What is needed →
Tally every line in the entries below that holds "Instalación", then give only the total.

Data for analysis →

■ ■ ■ ■

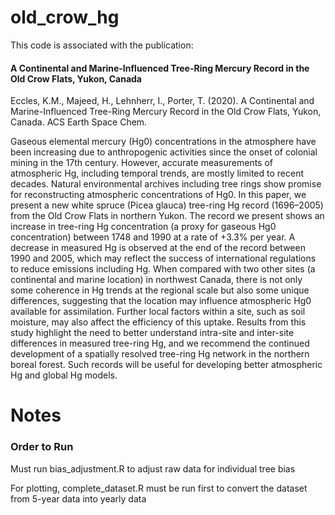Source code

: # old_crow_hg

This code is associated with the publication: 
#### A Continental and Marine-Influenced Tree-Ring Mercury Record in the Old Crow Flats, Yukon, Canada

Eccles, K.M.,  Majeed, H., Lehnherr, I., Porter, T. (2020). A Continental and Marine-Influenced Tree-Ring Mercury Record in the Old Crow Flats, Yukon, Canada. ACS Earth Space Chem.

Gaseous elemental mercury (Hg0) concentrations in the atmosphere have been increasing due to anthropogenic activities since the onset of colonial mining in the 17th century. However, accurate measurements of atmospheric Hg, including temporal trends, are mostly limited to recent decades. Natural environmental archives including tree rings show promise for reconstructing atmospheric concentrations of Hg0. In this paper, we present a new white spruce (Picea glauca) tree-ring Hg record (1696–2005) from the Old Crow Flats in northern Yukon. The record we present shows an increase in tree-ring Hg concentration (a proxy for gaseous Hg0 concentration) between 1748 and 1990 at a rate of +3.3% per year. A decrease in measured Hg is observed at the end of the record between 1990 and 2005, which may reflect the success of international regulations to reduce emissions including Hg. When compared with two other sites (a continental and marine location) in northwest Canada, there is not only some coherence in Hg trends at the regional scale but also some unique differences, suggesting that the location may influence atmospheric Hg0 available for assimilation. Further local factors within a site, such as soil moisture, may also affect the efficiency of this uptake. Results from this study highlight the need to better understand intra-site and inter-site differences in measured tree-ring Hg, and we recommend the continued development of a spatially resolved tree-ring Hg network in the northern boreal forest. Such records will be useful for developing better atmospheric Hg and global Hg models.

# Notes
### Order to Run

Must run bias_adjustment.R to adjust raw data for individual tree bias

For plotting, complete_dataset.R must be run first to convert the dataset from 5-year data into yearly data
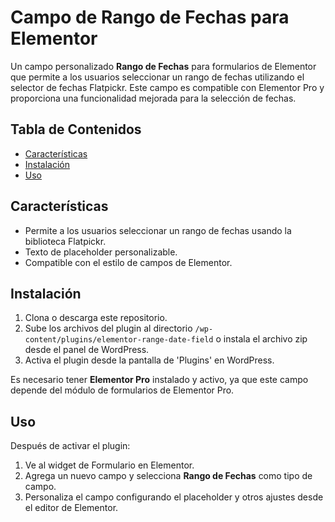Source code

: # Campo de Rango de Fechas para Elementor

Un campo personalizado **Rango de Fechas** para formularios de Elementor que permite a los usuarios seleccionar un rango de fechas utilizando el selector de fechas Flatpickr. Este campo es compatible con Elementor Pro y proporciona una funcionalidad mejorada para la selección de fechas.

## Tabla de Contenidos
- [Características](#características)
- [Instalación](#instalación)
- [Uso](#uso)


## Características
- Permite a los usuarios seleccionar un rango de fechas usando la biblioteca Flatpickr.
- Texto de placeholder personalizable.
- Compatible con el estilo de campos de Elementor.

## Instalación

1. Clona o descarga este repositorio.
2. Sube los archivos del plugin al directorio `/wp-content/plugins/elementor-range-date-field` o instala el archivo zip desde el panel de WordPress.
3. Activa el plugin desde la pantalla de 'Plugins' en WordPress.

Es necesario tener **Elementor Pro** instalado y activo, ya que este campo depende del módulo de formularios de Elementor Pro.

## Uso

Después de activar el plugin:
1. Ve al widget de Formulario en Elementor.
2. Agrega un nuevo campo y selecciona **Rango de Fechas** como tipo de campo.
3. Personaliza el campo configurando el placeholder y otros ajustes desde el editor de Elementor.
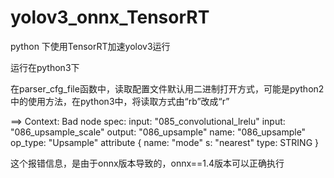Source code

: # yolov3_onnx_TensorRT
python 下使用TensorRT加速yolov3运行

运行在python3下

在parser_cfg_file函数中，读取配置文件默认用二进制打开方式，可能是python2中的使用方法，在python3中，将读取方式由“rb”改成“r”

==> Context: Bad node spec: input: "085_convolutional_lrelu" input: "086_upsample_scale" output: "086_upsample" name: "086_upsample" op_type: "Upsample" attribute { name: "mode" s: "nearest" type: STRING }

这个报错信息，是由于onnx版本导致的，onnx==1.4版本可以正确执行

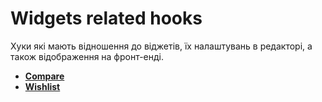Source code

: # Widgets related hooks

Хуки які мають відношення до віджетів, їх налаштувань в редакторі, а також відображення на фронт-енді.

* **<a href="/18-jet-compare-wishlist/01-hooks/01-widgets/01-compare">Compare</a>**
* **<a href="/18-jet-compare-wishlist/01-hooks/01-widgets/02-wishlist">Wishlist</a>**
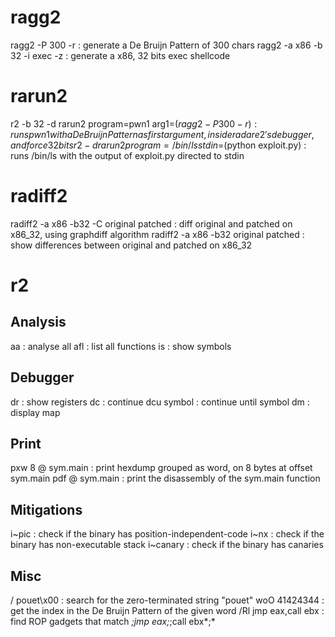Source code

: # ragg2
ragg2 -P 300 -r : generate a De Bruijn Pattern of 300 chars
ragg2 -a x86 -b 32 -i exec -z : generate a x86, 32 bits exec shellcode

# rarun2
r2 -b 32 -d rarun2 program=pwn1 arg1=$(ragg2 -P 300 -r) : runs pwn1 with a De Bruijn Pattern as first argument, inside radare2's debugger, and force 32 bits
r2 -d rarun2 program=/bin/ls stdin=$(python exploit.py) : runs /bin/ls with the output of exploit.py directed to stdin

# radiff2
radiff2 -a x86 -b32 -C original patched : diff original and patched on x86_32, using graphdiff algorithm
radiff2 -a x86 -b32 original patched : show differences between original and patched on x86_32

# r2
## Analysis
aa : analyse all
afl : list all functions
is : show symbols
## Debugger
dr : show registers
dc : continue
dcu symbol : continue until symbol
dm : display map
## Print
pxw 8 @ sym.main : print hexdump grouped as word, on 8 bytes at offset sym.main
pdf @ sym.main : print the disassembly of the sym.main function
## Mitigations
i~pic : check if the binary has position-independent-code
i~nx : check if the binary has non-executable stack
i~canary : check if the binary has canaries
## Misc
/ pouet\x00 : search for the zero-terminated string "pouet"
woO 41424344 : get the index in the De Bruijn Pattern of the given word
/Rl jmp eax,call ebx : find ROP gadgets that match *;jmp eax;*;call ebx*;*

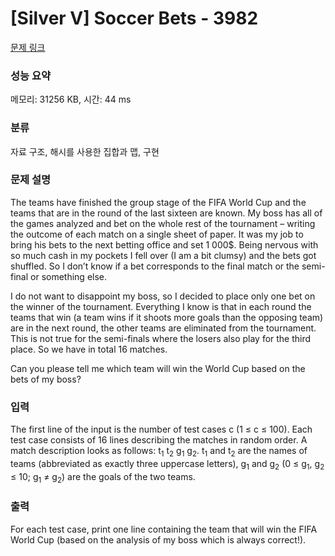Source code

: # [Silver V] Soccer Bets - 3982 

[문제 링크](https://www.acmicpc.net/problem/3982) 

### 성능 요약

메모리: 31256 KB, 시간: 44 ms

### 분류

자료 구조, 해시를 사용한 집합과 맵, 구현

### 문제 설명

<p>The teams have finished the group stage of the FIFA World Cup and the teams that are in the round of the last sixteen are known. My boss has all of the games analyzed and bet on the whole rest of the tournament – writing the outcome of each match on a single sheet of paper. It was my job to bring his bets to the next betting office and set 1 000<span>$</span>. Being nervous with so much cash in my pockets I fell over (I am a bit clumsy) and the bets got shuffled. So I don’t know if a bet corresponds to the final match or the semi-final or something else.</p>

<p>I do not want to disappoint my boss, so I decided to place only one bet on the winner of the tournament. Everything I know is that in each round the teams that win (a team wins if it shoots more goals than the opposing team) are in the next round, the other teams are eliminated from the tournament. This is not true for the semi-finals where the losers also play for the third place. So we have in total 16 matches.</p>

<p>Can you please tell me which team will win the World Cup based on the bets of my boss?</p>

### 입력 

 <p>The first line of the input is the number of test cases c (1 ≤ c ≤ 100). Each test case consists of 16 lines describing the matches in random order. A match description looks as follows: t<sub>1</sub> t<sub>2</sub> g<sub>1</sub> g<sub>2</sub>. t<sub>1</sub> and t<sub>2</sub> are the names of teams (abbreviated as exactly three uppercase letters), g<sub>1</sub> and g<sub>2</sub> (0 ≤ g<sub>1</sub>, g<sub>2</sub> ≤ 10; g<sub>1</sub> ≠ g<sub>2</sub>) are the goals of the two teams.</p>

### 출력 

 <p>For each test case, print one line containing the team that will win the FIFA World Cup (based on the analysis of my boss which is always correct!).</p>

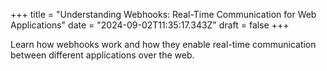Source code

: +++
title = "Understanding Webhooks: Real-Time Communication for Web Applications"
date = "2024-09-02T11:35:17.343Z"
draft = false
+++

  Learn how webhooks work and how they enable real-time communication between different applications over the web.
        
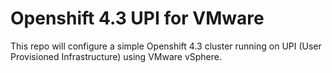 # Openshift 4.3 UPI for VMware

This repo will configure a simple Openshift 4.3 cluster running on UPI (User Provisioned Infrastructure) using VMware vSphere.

■ ■ ■ ■

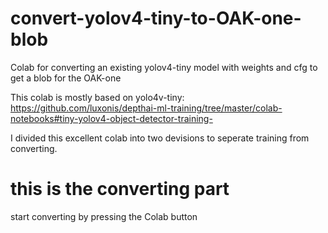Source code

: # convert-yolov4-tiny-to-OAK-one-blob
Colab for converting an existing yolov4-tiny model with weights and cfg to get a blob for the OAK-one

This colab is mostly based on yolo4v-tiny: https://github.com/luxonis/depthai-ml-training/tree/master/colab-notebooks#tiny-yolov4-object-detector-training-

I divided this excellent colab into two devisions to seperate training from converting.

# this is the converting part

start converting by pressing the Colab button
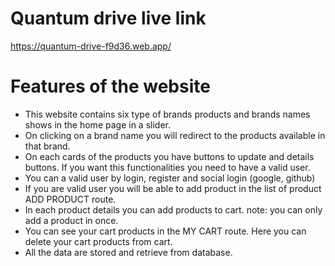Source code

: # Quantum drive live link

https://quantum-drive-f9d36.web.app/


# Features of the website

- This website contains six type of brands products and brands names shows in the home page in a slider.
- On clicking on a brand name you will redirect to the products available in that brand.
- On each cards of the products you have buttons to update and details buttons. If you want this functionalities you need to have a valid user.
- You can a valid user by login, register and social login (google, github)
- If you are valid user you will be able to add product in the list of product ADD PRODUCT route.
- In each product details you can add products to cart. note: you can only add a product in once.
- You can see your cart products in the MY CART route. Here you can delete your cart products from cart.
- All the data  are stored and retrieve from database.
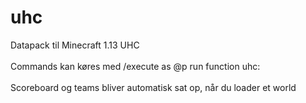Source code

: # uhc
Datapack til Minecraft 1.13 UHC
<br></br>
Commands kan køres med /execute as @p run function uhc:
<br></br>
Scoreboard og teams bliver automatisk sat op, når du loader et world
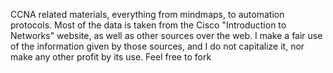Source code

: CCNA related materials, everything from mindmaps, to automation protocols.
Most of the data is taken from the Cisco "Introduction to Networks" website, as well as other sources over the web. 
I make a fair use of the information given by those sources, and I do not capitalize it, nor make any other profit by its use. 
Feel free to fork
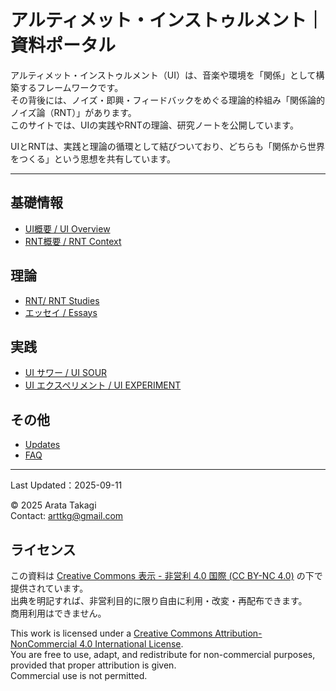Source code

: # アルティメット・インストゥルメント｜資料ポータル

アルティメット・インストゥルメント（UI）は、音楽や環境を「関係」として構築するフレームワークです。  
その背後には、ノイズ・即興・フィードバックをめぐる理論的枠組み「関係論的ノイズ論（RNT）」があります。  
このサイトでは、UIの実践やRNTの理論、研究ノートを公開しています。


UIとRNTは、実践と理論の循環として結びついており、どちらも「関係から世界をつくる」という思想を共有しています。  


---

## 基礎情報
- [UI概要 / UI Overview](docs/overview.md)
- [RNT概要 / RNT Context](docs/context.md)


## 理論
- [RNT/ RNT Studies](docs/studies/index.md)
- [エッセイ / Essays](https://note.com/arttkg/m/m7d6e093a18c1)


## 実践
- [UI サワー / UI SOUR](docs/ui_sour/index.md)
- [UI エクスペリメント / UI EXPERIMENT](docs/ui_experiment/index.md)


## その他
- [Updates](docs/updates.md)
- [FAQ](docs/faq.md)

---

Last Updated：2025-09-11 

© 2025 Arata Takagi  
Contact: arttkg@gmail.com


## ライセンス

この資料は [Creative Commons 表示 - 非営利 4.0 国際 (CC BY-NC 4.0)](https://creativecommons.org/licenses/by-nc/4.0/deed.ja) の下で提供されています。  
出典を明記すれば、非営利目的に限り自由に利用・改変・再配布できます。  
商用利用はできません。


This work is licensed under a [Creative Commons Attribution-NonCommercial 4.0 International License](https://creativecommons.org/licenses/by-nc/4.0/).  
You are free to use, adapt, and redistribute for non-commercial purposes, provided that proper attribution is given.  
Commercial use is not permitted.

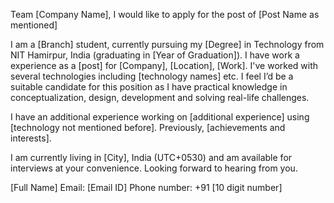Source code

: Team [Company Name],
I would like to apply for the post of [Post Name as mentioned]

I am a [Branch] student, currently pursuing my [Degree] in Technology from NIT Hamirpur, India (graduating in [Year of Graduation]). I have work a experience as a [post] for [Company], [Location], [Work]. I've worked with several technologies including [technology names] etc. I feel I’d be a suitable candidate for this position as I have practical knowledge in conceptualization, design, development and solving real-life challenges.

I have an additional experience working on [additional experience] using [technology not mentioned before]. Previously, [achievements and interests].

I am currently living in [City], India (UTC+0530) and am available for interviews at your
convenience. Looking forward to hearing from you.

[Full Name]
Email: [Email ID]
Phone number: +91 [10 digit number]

■ ■ ■ ■

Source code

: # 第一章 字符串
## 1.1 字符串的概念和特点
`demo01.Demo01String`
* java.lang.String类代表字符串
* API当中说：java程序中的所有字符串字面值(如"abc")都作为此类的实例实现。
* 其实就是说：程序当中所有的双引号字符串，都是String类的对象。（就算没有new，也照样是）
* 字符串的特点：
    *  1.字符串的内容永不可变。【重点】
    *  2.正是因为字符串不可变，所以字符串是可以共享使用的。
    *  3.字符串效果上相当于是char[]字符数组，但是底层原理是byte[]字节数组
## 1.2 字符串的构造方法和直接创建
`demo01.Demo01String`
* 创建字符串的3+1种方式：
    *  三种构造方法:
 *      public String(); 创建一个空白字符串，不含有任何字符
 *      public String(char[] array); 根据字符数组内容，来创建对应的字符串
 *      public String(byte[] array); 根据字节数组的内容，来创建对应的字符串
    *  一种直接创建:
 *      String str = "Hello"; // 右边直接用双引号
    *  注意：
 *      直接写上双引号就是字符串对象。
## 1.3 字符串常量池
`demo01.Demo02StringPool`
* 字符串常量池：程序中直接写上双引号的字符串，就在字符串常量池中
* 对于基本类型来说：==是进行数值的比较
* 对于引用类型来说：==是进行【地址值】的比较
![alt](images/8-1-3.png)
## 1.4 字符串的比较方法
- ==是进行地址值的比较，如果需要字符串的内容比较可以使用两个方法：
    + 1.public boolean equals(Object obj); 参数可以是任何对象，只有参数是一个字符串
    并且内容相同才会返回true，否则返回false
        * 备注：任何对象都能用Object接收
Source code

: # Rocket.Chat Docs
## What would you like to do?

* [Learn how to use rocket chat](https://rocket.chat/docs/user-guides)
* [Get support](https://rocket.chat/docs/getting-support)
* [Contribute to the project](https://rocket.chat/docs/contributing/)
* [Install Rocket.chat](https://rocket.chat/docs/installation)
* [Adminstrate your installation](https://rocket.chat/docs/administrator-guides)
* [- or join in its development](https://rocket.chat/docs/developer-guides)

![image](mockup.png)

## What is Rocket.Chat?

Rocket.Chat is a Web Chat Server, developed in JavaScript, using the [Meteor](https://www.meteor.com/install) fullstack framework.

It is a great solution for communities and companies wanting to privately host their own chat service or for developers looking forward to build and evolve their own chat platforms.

■ ■ ■ ■

Task result →
2